Fentanyl was mentioned in about 1,600 U.S. death certificates in both 2011 and 2012, according to the NCHS’ review. In 2013, that number rose slightly to 1,919. But by 2014, it had roughly doubled to 4,223 — a trend that continued in 2015 (8,251) and 2016 (18,335).
By 2016, fentanyl was involved in about 29% of all fatal drug overdoses and had overtaken heroin — which was the most commonly cited drug in the death certificates of people who had died from overdoses from 2012-2015 — as the substance most frequently involved in drug deaths. Cocaine ranked second or third in each year included in the study, and the prescription opioid oxycodone was the leading drug in 2011. Many fatalities also involved multiple drugs, the report says.
While the new study left off at 2016, recent CDC data showed that the rate of drug overdoses involving fentanyl and other synthetic opioids increased by 45% between 2016 and 2017 — evidence that these potent narcotics are not going away. Fentanyl and other synthetic opioids were involved in nearly 30,000 overdoses last year, out of a total of about 70,000, according to federal estimates.
Fentanyl is involved in so many overdoses because of its high potency; it is 80 to 100 times stronger than morphine, and even a small amount can be lethal. Drugs such as heroin and cocaine are increasingly being laced with fentanyl and other synthetic opioids, causing many drug users to consume fatal doses by mistake.

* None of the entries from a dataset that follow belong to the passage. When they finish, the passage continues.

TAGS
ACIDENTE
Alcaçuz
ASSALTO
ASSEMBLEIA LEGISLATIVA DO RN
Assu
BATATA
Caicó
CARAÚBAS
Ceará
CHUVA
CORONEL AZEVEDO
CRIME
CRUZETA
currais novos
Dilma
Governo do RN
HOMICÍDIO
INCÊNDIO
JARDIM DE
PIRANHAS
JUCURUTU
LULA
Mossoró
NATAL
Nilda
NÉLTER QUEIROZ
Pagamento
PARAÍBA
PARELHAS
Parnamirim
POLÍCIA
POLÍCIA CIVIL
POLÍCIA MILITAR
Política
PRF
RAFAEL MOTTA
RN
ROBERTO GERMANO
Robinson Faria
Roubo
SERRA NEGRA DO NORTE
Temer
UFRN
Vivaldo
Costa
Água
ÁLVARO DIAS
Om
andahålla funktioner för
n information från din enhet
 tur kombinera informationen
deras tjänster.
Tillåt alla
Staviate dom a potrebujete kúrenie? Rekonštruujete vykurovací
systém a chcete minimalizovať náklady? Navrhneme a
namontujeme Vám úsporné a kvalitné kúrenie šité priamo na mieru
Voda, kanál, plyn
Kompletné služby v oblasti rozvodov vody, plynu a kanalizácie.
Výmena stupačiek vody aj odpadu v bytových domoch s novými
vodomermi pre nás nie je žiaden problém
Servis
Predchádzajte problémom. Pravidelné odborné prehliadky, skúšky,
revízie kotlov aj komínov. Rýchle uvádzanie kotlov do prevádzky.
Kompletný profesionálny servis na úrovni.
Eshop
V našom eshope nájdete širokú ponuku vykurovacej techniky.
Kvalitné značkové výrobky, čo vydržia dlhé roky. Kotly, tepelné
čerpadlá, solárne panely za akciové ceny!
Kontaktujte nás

Lawmakers and public health officials have made it a priority to reduce both supply of and demand for synthetic drugs like fentanyl. Most recently, China — which is believed to be the primary source of U.S. fentanyl — pledged to classify fentanyl and all of its chemically similar analogs as controlled substances, which would in theory stem their flow into the U.S. Whether the policy actually results in fewer overdose deaths, however, remains to be seen.